Covid-19: A Wake-up Call for Indonesia’s Medical Education System
For the past two years, the Covid-19 pandemic has highlighted the flaws in every country’s healthcare system with no exceptions. Indonesia was one of the top 10 countries with most new daily Covid-19 cases in 2020 and became the epicenter of Delta variant in Asia in 2021. Among all the challenges, lack of doctors is definitely one of the main issues that has gathered a lot of attention as the number of doctors’ mortality due to Covid-19 became the highest number of healthcare professional deaths in Asia. By July 2021, more than 500 doctor Covid-related deaths were recorded, and the number continues to grow as the fight against the pandemic shows no sign of stopping. The limited numbers of doctors have caused them to be overworked, physically exhausted, and mentally burned out, which has increased their risk to contract the virus and decreased their survival rate once infected. Even before the pandemic, Indonesia’s supply of doctors in 2018 was only 0.4 physicians for every 1,000 people, which is far below the 1 to 1,000 physicians to population ratio according to the WHO standard. Overlooking this issue was arguably the main contributor to the high number of physicians’ deaths and patients’ worse health outcomes, which lead to the increase in the Covid-19 general mortality rate in Indonesia.
Undersupply of doctors is a critical healthcare problem that persists to exist in Indonesia without any meaningful adjustment done so far. While the demand for doctors was rapidly growing in a population of more than 270 million people (4th in the world), Indonesia only has 31,073 specialists in 2019. There is also an unequal distribution of specialists across the country, especially in rural areas. For example, in the province of Papua with a population of 3.5 million people, there were only 32 internists and no neurosurgeons available in the area. Imagine living in those rural areas when a lifesaving procedure can only be done by a specialist who lives 4 hours of flight away- concerning is truly an understatement.
This scarcity issue needs to be addressed by assessing the current medical education system as the source of supply. There are two stages of the medical program, the first requires about six to seven years to become a general practitioner (GP), and the second requires about four to six years to become a specialist. The roles of specialist doctors are particularly crucial. They are not only experts on diseases, such as Covid-19 but also lecturers and trainers for the incoming GPs. Some areas might not even have enough specialists to teach in their medical schools, which resulted in poor quality of education for the GPs. Thus, having adequate specialist doctors is key to effectively generating more general doctors, which then would also improve the overall quality of Indonesia’s primary care.
Despite the total required time of education and training to be a specialist doctor is similar to other countries, having only a handful of universities that are permitted to conduct medical specialization programs is the main reason why the number of specialist doctors produced each year has not improved. The government allows medical specialization programs or Program Pendidikan Dokter Spesialis (PPDS) to be conducted exclusively by public medical schools. Up until now, there are only 15 public medical schools, 7 of which are concentrated in Java. The bureaucracy and layers of regulation that put limitations on medical schools to open specialization programs, specifically the private ones, have impeded the progression of growth in a number of specialist doctors. Even though quality control might be the logical reasoning behind the tight regulation around opening a specialization program, the existing policy absolutely does not make it feasible for having equal access to doctors in a country with 33 provinces and more than 17,000 of islands with very disparate resources and infrastructures.

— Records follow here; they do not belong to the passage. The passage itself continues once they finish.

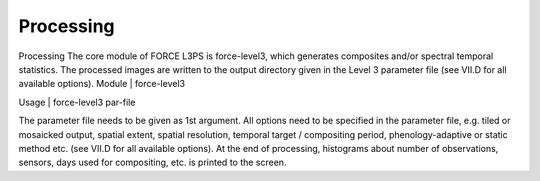 Processing
==========

Processing
The core module of FORCE L3PS is force-level3, which generates composites and/or spectral temporal statistics. The processed images are written to the output directory given in the Level 3 parameter file (see VII.D for all available options).
Module	|	force-level3

Usage	|	force-level3     par-file

The parameter file needs to be given as 1st argument. All options need to be specified in the parameter file, e.g. tiled or mosaicked output, spatial extent, spatial resolution, temporal target / compositing period, phenology-adaptive or static method etc. (see VII.D for all available options).
At the end of processing, histograms about number of observations, sensors, days used for compositing, etc. is printed to the screen.

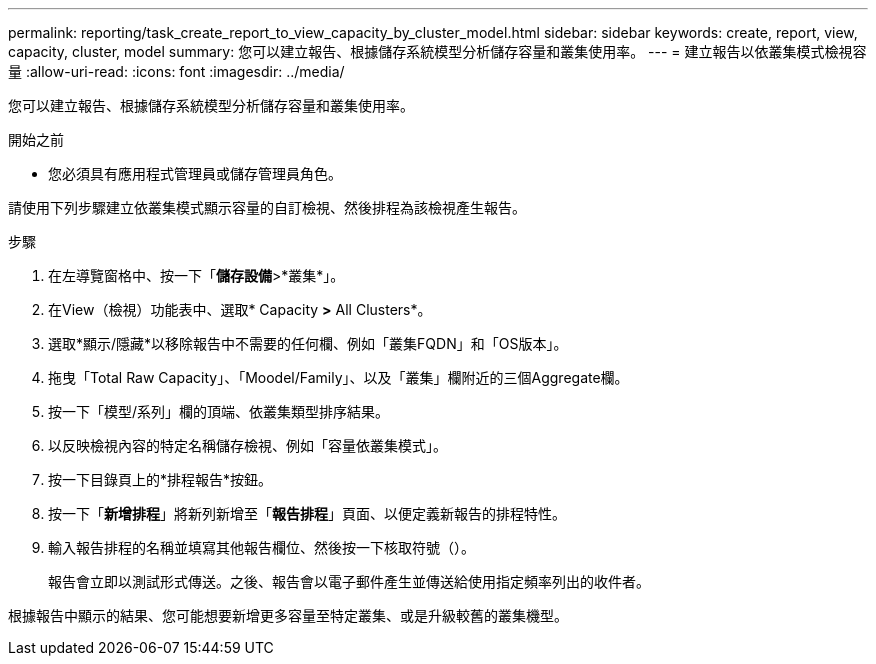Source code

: ---
permalink: reporting/task_create_report_to_view_capacity_by_cluster_model.html 
sidebar: sidebar 
keywords: create, report, view, capacity, cluster, model 
summary: 您可以建立報告、根據儲存系統模型分析儲存容量和叢集使用率。 
---
= 建立報告以依叢集模式檢視容量
:allow-uri-read: 
:icons: font
:imagesdir: ../media/


[role="lead"]
您可以建立報告、根據儲存系統模型分析儲存容量和叢集使用率。

.開始之前
* 您必須具有應用程式管理員或儲存管理員角色。


請使用下列步驟建立依叢集模式顯示容量的自訂檢視、然後排程為該檢視產生報告。

.步驟
. 在左導覽窗格中、按一下「*儲存設備*>*叢集*」。
. 在View（檢視）功能表中、選取* Capacity *>* All Clusters*。
. 選取*顯示/隱藏*以移除報告中不需要的任何欄、例如「叢集FQDN」和「OS版本」。
. 拖曳「Total Raw Capacity」、「Moodel/Family」、以及「叢集」欄附近的三個Aggregate欄。
. 按一下「模型/系列」欄的頂端、依叢集類型排序結果。
. 以反映檢視內容的特定名稱儲存檢視、例如「容量依叢集模式」。
. 按一下目錄頁上的*排程報告*按鈕。
. 按一下「*新增排程*」將新列新增至「*報告排程*」頁面、以便定義新報告的排程特性。
. 輸入報告排程的名稱並填寫其他報告欄位、然後按一下核取符號（image:../media/blue_check.gif[""]）。
+
報告會立即以測試形式傳送。之後、報告會以電子郵件產生並傳送給使用指定頻率列出的收件者。



根據報告中顯示的結果、您可能想要新增更多容量至特定叢集、或是升級較舊的叢集機型。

On top of the limited number of medical schools offering PPDS, the admission process is infamously corrupted. The typical admission process for PPDS requires recommendations from senior doctors within the same specializations which often becomes a loophole for corruption. In 2019, the Indonesian anti-corruption commission (KPK) received a significant number of reports on bribery or “Uang pelicin” in the PPDS admission process at multiple universities. A corrupted admission process not only discourages qualified applicants but also lessens the quality of doctors who go into the field, which eventually put the risk on the general public seeking quality healthcare.
Healthcare is barely addressed in political debates, let alone the shortage of specialist doctors. In order for the country to have a fighting chance in the next pandemic and have a strong health system, starting the discussions on opening more medical specialization programs with a transparent and fair admission process in more areas across Indonesia is a necessary step to take in order to increase the number of doctors in Indonesia. Allowing contribution from the private sector in creating more medical specialization programs, especially in provinces outside of Java, could improve the number of specialist doctors produced in those areas and alleviate some of the burdens of medical workers in rural areas. Expanding the coverage of doctors’ licenses for practicing medicine and teaching can also be a good starting point for policy change.
The existing policies are certainly outdated and no longer fit the progression of Indonesia’s healthcare demand. Therefore, this pandemic should be a good enough reason to evaluate the current practices. Indonesia has to move towards more practical and data-informed health policies for a better and more sustainable healthcare system. More doctors are needed—the medical education system should support that.